Pedro da Costa: Britain first.

Adam Posen: Britain first which is code as we know for a lot of things that for some people it's outright racism, for other people it's intolerance, for other people it's just resistance to change. Again, they're allowed, but we shouldn't pretend that just because they voted for it it's a good thing. It's a very bad thing.

Pedro da Costa: Sure. And there are also even implications for the United Kingdom itself, right?

Adam Posen: Yeah.

Pedro da Costa: Our colleague, Jacob Kirkegaard, was arguing that it might not hold together in a ten-year time span. How would that come apart?

Adam Posen: I think a lot of people recognize that. But Jacob deserves credit for being out in front and pointing out that a particular source of problem is the border between Northern Ireland and Ireland. That you've had an incredibly porous border as it should be to allow for the peace process in Ireland or the peace settlement and to allow the Northern Irish people to feel both part of the UK, but tied to Ireland.

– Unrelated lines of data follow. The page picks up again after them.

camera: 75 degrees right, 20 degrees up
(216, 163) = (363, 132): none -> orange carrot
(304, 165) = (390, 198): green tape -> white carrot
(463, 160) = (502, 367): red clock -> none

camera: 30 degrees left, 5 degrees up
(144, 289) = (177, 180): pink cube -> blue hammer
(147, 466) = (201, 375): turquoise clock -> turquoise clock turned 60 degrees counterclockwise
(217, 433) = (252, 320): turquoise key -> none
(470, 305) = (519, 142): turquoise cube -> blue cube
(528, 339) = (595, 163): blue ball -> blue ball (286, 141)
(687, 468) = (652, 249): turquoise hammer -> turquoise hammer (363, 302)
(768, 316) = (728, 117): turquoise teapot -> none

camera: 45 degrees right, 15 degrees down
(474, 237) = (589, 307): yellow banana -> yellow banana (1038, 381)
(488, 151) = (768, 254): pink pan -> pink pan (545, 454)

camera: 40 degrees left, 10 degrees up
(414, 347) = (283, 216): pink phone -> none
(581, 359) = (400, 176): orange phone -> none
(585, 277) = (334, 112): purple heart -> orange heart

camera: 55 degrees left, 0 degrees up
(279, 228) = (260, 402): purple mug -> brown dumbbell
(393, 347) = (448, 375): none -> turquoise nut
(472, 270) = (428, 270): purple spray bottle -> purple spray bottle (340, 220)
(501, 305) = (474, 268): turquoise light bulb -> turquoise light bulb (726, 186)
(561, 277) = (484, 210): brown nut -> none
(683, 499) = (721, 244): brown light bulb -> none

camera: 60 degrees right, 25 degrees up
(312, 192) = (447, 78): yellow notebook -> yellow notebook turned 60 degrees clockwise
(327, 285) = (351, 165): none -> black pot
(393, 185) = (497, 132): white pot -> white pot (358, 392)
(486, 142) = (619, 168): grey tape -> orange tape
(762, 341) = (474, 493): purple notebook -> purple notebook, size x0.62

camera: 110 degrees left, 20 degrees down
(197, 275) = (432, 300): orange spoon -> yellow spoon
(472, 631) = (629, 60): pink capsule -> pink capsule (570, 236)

That's now going to have to become a real border. And that's not only going to have big economic effects on a lot of people including most of Northern Ireland people who are very poor. But it will disrupt the political settlement. And we've seen [inaudible 0:08:42] come out and say this means we have got to reopen the question of unifying Ireland. We know in Scotland the First Minister has come out and said this reopens the question of referendum for Scottish independence because Scotland voted enormously to stay in the EU and was overwhelmed by the votes in Middle England.

The UK can't really hold together if once you go down this road of saying I'm here for my own little narrowly defined ethnicity and locality. It is a United Kingdom of four nations. And you go down that route both in practical economic terms putting pressure on you, but also political principle. It's not going to hold. This is -- this is really sad.

Pedro da Costa: Yeah. And lastly but importantly, I wanted to ask you about the practical implications. I mean, I think, people are very worried within Europe and outside people with family there. How is this going to affect travel and visas and working arrangements? Do you think it will be a slow kind of drip for figuring out how this is going to work?

Adam Posen: I think in some ways it's going to be a slow drip for your standard American tourist or even for your standard European visitor to the UK. It's not going to change because the UK has been outside of the so-called Schengen Agreement. You show a passport to get in and out.

But for the literally millions of people who either are European Union migrants living and working in the UK or working part-time being employed by companies that have relations with the UK and just people who have made their lives there, this is going to create huge uncertainty.

And again, it is similar in scary ways, although I hope far less so than the Trump statements about Mexican-Americans and others and people undocumented, but long-time resident people in the US. That if you really want to push this policy you're going to have to send incredibly intrusive police around and military around rousting human beings out of long-standing familial relationships and economic relationships part in society on a very large scale.

I am not expecting the UK to do that. But I do think that the fear of that kind of thing until this gets resolved for the couple million Europeans working in the UK is very real. And it's a very damaging effect not just on economics but on that society.

Pedro da Costa: Adam Posen, thank you so much for joining me on this momentous and somber morning.

Adam Posen: Very somber. Thank you, Pedro.